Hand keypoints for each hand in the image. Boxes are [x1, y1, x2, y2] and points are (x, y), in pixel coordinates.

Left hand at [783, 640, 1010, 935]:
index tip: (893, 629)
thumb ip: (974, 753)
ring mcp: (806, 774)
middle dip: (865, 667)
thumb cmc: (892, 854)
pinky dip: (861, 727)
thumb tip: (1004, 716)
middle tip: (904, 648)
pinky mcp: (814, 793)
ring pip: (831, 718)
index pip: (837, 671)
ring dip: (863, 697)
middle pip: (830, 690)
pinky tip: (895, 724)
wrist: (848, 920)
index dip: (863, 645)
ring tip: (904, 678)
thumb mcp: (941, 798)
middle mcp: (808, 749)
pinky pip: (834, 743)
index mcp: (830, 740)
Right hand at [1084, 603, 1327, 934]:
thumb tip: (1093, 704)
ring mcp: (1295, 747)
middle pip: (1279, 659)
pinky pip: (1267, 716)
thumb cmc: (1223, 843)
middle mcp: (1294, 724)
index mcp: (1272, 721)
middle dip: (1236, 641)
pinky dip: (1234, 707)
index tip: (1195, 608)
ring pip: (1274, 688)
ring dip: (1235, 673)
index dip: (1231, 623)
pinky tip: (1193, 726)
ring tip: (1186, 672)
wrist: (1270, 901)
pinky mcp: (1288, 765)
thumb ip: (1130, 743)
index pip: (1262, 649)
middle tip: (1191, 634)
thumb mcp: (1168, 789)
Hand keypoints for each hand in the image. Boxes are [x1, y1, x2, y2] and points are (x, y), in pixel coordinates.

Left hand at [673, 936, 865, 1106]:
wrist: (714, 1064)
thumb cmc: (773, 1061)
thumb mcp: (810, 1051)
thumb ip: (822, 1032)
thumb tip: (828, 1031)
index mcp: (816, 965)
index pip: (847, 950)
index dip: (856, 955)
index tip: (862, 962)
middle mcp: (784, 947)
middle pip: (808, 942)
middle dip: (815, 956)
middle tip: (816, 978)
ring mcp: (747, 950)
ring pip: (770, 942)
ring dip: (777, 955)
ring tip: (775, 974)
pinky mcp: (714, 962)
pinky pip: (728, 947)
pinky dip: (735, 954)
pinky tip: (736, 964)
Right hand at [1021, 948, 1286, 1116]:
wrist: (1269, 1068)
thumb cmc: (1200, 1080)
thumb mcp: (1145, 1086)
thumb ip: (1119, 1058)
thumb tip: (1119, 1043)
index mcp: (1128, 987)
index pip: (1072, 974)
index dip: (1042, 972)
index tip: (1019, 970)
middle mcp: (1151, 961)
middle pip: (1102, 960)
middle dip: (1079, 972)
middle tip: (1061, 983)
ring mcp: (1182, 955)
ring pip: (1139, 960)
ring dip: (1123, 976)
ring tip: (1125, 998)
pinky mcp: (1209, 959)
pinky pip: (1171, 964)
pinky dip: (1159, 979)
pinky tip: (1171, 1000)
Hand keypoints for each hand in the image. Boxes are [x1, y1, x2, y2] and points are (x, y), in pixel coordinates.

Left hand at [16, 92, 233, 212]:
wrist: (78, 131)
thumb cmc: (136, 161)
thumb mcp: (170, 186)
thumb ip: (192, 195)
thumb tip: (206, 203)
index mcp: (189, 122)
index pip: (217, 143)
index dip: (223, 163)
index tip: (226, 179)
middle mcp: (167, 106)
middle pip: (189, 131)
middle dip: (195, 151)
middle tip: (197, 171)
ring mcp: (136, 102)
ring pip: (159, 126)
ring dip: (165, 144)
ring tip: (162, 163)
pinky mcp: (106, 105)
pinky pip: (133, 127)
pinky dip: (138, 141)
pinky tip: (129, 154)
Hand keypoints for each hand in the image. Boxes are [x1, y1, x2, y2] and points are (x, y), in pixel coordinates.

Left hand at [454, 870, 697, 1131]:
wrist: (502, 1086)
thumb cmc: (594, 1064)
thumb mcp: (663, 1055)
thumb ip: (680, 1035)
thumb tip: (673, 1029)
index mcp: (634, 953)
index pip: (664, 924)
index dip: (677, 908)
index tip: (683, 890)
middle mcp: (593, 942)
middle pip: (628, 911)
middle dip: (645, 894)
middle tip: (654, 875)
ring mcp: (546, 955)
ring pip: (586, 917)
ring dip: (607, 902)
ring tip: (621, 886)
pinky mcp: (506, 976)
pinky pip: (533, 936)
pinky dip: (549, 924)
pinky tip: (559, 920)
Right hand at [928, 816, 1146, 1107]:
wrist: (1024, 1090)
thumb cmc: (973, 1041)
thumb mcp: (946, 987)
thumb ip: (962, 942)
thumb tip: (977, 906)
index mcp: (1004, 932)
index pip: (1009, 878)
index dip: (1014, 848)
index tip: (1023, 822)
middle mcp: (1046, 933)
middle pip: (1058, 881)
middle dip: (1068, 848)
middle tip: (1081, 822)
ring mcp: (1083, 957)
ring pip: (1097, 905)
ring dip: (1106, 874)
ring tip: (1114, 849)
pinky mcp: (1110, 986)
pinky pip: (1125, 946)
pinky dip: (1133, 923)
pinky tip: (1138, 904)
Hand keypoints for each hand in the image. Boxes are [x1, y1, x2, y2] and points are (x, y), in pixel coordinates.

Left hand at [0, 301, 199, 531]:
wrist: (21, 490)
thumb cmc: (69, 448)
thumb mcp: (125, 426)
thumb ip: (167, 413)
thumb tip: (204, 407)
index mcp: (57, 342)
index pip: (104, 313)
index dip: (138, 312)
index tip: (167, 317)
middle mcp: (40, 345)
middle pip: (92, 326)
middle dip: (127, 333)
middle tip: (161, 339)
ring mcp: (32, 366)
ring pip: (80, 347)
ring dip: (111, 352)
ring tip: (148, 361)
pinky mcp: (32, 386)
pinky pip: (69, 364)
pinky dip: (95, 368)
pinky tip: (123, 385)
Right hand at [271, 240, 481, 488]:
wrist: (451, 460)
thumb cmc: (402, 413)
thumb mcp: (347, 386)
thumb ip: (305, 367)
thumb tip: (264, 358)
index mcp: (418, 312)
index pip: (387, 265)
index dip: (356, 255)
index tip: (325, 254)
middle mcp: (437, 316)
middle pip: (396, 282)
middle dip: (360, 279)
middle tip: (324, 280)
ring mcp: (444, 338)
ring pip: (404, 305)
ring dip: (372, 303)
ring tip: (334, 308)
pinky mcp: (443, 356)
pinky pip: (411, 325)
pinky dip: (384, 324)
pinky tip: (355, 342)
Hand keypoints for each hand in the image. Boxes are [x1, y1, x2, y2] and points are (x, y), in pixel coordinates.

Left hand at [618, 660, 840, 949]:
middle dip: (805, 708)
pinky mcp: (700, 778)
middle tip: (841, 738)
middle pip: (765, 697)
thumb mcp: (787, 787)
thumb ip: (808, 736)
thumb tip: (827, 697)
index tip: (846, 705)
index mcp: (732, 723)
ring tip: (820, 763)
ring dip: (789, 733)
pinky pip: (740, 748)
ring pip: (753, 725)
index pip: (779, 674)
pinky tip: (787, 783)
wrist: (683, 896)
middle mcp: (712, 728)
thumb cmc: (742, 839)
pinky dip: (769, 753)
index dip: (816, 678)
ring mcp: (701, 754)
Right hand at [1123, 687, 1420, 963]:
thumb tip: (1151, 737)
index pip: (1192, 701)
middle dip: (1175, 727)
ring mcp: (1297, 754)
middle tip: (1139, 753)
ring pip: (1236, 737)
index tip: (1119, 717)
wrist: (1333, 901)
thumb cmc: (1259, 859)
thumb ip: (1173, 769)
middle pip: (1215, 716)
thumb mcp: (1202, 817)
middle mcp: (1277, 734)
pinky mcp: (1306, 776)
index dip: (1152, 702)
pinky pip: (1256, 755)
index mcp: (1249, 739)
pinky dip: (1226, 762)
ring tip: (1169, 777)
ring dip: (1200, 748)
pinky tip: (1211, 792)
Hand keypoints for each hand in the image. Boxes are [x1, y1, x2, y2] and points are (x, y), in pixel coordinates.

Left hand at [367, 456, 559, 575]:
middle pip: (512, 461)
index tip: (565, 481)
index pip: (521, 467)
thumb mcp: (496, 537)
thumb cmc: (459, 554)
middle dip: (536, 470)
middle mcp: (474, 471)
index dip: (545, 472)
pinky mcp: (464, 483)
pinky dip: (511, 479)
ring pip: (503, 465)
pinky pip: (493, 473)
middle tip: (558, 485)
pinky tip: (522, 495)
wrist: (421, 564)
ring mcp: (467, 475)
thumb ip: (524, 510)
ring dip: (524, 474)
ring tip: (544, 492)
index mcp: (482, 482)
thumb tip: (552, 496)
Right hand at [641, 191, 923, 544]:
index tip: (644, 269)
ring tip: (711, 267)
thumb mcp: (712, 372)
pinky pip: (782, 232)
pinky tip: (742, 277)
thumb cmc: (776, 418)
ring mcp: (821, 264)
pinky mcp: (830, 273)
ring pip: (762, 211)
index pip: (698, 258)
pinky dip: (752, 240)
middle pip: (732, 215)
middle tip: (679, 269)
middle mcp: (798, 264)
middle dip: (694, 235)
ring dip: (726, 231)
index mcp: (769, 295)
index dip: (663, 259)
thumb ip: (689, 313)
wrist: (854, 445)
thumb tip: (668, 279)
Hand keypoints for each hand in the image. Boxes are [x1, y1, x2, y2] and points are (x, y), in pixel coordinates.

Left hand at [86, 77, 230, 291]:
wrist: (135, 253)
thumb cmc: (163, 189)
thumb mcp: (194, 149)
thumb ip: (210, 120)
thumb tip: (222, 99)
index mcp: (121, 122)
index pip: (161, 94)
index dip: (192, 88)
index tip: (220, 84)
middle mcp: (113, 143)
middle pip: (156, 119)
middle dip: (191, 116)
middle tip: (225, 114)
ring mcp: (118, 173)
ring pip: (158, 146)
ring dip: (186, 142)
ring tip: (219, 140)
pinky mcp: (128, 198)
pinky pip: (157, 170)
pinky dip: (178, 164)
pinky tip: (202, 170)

==================================================

What to do: Going down the listing above, begin printing at the line with "wrist: (135, 253)" and finish with the line with "pinky mcp: (128, 198)", exactly as they appear.

Answer to the exercise:
wrist: (135, 253)
thumb cmc: (163, 189)
thumb mcp: (194, 149)
thumb ip: (210, 120)
thumb tip: (222, 99)
index mcp: (121, 122)
index pip: (161, 94)
index dip: (192, 88)
index tip: (220, 84)
middle mcp: (113, 143)
middle pip: (156, 119)
middle dip: (191, 116)
middle tip: (225, 114)
ring mcp: (118, 173)
ring pip: (158, 146)
ring dip: (186, 142)
ring tip: (219, 140)
pinky mcp: (128, 198)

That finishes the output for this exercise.